Shell attributed the lower expectations in its chemicals and oil products division to seasonal factors.The company also projected non-cash post-tax impairments of $1.5 billion to $3 billion in the fourth quarter and a $1.3 billion charge related to the timing of payments for emissions certificates, specifically in Germany and the U.S.
Despite these headwinds, shell’s London-listed shares have shown resilience, climbing over 5% year-to-date.
Andrew Critchlow, head of EMEA news at S&P Global Platts, commented on Shell’s update, stating, “It was a pretty tepid year for oil markets last year and that has a knock-on affect on all the oil majors.”
ETFs Outperforming the S&P 500: A Sign of Investor Confidence?
in a possibly positive progress, a CNBC Pro screen identified four ETFs in Europe and North America that have consistently outperformed the S&P 500 over the past five years. This finding suggests that certain investment strategies and sectors might be navigating the current market climate more effectively.

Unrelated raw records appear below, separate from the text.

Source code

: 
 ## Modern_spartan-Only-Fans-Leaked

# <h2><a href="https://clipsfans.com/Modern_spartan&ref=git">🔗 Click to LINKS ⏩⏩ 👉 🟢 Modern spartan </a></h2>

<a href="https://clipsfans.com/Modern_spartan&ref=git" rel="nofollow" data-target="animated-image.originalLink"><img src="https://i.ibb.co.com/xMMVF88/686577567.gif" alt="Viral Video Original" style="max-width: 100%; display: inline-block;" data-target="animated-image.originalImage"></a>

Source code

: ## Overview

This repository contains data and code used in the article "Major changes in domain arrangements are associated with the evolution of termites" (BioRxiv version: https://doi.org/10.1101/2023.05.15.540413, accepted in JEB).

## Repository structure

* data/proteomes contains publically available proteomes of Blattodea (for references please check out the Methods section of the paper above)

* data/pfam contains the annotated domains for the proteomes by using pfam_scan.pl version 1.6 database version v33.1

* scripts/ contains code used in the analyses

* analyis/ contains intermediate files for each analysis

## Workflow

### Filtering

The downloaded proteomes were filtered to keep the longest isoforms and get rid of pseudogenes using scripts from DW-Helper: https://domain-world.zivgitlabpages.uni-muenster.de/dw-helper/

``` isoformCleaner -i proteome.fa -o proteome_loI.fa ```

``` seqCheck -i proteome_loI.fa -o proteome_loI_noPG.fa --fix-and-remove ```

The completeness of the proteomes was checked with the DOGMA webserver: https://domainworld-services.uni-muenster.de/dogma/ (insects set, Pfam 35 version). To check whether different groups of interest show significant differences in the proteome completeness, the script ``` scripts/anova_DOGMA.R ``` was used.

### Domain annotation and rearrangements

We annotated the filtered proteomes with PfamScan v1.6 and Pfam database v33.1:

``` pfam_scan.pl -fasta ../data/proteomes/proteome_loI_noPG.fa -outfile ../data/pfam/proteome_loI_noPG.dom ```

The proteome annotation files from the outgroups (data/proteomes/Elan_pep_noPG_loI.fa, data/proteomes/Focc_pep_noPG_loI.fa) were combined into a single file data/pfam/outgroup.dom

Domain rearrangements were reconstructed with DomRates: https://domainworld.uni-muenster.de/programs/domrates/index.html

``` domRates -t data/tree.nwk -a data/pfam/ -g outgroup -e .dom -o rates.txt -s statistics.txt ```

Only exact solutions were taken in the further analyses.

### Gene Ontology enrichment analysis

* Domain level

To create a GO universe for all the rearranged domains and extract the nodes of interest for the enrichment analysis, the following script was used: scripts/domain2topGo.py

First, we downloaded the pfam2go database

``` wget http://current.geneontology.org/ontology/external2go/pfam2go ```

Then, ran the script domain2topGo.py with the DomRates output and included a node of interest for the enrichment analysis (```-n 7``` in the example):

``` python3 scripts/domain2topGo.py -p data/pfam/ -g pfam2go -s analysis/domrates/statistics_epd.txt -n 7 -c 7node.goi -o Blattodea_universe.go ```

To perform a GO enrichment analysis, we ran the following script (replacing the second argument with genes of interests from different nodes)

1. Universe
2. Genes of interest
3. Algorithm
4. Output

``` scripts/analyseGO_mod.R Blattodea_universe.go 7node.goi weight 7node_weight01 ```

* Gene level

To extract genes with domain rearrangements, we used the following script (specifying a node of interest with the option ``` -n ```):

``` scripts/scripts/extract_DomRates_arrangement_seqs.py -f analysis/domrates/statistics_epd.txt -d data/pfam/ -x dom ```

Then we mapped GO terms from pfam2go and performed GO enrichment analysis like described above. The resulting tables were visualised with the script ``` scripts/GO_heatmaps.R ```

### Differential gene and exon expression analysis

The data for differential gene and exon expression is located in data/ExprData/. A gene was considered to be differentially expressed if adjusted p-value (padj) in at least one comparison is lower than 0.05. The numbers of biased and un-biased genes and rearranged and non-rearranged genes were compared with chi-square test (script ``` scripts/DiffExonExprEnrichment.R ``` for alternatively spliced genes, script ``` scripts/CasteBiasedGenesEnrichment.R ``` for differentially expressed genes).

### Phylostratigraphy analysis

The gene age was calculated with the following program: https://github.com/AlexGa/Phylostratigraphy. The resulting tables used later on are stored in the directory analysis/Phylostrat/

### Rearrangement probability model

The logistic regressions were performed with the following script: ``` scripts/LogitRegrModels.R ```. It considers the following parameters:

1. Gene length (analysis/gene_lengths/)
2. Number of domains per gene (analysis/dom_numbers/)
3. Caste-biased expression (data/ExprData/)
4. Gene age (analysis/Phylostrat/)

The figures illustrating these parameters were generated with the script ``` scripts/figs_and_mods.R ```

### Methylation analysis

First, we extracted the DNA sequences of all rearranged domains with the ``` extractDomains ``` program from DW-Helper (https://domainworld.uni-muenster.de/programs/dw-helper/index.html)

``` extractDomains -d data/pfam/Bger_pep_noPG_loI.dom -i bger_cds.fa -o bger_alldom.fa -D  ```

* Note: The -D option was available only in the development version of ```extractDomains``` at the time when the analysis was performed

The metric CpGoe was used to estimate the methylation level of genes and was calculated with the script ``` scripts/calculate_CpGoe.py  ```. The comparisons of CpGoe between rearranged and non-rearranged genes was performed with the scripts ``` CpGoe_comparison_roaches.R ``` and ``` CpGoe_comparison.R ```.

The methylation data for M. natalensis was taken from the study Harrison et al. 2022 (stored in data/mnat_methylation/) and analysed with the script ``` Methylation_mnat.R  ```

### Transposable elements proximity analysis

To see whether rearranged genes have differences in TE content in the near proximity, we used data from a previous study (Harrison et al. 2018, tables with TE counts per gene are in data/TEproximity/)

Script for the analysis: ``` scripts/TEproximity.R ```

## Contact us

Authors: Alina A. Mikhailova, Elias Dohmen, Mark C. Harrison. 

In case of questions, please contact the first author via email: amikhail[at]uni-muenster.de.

CNBC Pro subscribers can access the full details of these high-performing ETFs here.
Stock Market Outlook: Bull Market Expected to Continue Despite Valuation Concerns
Despite concerns about high valuations in the US stock market, investment firm UBS remains optimistic about the prospects for equities in 2025. UBS analysts believe that strong earnings growth will continue to drive positive returns, potentially leading to another year of “concentrated returns,” building on the momentum seen in 2024.

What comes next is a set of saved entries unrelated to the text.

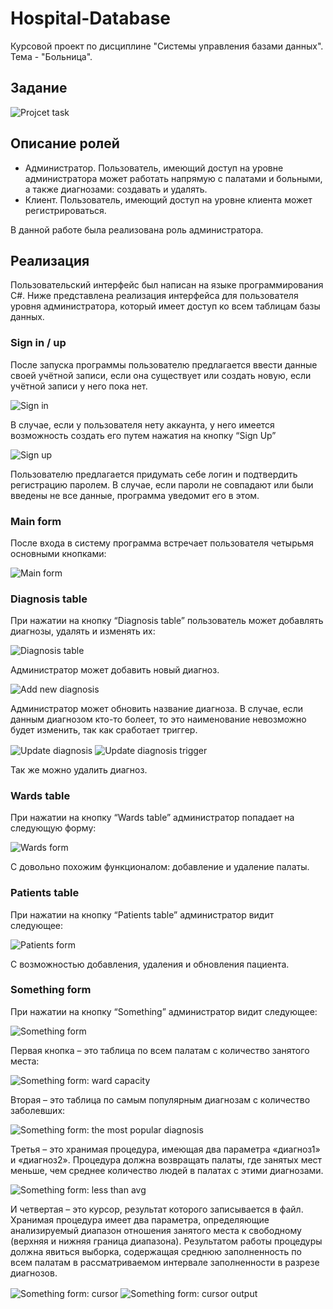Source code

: # Hospital-Database

Курсовой проект по дисциплине "Системы управления базами данных". Тема - "Больница".

## Задание

<img src="https://github.com/LeonidVolohov/Hospital-Database/blob/main/Screenshots/project_task.png" align="center"
    title="Projcet task">

## Описание ролей

* Администратор. Пользователь, имеющий доступ на уровне администратора может работать напрямую с палатами и больными, а также диагнозами: создавать и удалять. 
* Клиент. Пользователь, имеющий доступ на уровне клиента может регистрироваться.

В данной работе была реализована роль администратора.


## Реализация

Пользовательский интерфейс был написан на языке программирования C#.
Ниже представлена реализация интерфейса для пользователя уровня администратора, который имеет доступ ко всем таблицам базы данных.

### Sign in / up

После запуска программы пользователю предлагается ввести данные своей учётной записи, если она существует или создать новую, если учётной записи у него пока нет.

<img src="https://github.com/LeonidVolohov/Hospital-Database/blob/main/Screenshots/sign_in.png" align="center"
    title="Sign in">

В случае, если у пользователя нету аккаунта, у него имеется возможность создать его путем нажатия на кнопку “Sign Up”

<img src="https://github.com/LeonidVolohov/Hospital-Database/blob/main/Screenshots/sign_up.png" align="center"
    title="Sign up">

Пользователю предлагается придумать себе логин и подтвердить регистрацию паролем. В случае, если пароли не совпадают или были введены не все данные, программа уведомит его в этом.

### Main form

После входа в систему программа встречает пользователя четырьмя основными кнопками:

<img src="https://github.com/LeonidVolohov/Hospital-Database/blob/main/Screenshots/main_form.png" align="center"
    title="Main form">

### Diagnosis table

При нажатии на кнопку “Diagnosis table” пользователь может добавлять диагнозы, удалять и изменять их:

<img src="https://github.com/LeonidVolohov/Hospital-Database/blob/main/Screenshots/diagnosis_table.png" align="center"
    title="Diagnosis table">

Администратор может добавить новый диагноз.

<img src="https://github.com/LeonidVolohov/Hospital-Database/blob/main/Screenshots/add_new_diagnosis.png" align="center"
    title="Add new diagnosis">

Администратор может обновить название диагноза. В случае, если данным диагнозом кто-то болеет, то это наименование невозможно будет изменить, так как сработает триггер.

<img src="https://github.com/LeonidVolohov/Hospital-Database/blob/main/Screenshots/update_diagnosis.png" align="center"
    title="Update diagnosis"> <img src="https://github.com/LeonidVolohov/Hospital-Database/blob/main/Screenshots/update_diagnosis_trigger.png" align="center"
    title="Update diagnosis trigger"> 

Так же можно удалить диагноз.

### Wards table

При нажатии на кнопку “Wards table” администратор попадает на следующую форму:

<img src="https://github.com/LeonidVolohov/Hospital-Database/blob/main/Screenshots/wadrs_form.png" align="center"
    title="Wards form">

С довольно похожим функционалом: добавление и удаление палаты.

### Patients table

При нажатии на кнопку “Patients table” администратор видит следующее:

<img src="https://github.com/LeonidVolohov/Hospital-Database/blob/main/Screenshots/patients_form.png" align="center"
    title="Patients form">

С возможностью добавления, удаления и обновления пациента.

### Something form

При нажатии на кнопку “Something” администратор видит следующее:

<img src="https://github.com/LeonidVolohov/Hospital-Database/blob/main/Screenshots/something_form.png" align="center"
    title="Something form">

Первая кнопка – это таблица по всем палатам с количество занятого места:

<img src="https://github.com/LeonidVolohov/Hospital-Database/blob/main/Screenshots/something_form_ward_capacity.png" align="center"
    title="Something form: ward capacity">

Вторая – это таблица по самым популярным диагнозам с количество заболевших:

<img src="https://github.com/LeonidVolohov/Hospital-Database/blob/main/Screenshots/something_form_the_most_popular_diagnosis.png" align="center"
    title="Something form: the most popular diagnosis">

Третья – это хранимая процедура, имеющая два параметра «диагноз1» и «диагноз2». Процедура должна возвращать палаты, где занятых мест меньше, чем среднее количество людей в палатах с этими диагнозами. 

<img src="https://github.com/LeonidVolohov/Hospital-Database/blob/main/Screenshots/something_form_less_than_avg.png" align="center"
    title="Something form: less than avg">

И четвертая – это курсор, результат которого записывается в файл. Хранимая процедура имеет два параметра, определяющие анализируемый диапазон отношения занятого места к свободному (верхняя и нижняя граница диапазона). Результатом работы процедуры должна явиться выборка, содержащая среднюю заполненность по всем палатам в рассматриваемом интервале заполненности в разрезе диагнозов.

<img src="https://github.com/LeonidVolohov/Hospital-Database/blob/main/Screenshots/something_form_cursor.png" align="center"
    title="Something form: cursor"> <img src="https://github.com/LeonidVolohov/Hospital-Database/blob/main/Screenshots/something_form_cursor_txt.png" align="center"
    title="Something form: cursor output">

David Lefkowitz, CIO head of US equities for UBS, stated in a Monday note to clients that “U.S. equity valuations are higher than average, but historically valuations have had very little correlation with returns over the next 12 months. Instead, profit growth matters more. We think the bull market remains intact driven by solid economic and corporate profit growth.”
UBS projects “healthy” S&P 500 earnings per share growth of 9% this year. While the firm anticipates volatility in the market, it maintains a bullish stance on stocks overall.
Goldman Sachs Favors European Cable Manufacturer
Meanwhile, Goldman Sachs is also optimistic about certain European stocks. The investment bank recently added one of Italy’s cable manufacturing giants to its “Conviction List – Directors’ Cut” for Europe,highlighting the company’s potential for growth in the expanding data center sector.
CNBC Pro subscribers can access more data about Goldman Sachs’ investment recommendation.
European Markets Expected to Open Lower
Turning to European markets, analysts anticipate a broadly lower opening on Wednesday. The U.K.’s FTSE 100 index is projected to open 4 points lower at 8,242, while Germany’s DAX is also expected to decline.
european Markets Open Lower as Traders Brace for key Economic Data
European markets kicked off the trading day on a downbeat note, with major indices experiencing declines. Germany’s DAX slipped 40 points to reach 20,308. Similarly, France’s CAC dipped 22 points,settling at 7,477.Italy’s FTSE MIB followed suit, dropping 83 points to close at 34,922, according to data provided by IG.
economic Data and Earnings in focus
Traders are keenly anticipating the release of European consumer confidence and economic sentiment data, which could offer insights into the health of the region’s economy. Adding to the day’s watchlist is the fourth-quarter update from energy giant Shell, expected to shed light on the company’s performance amidst volatile energy markets.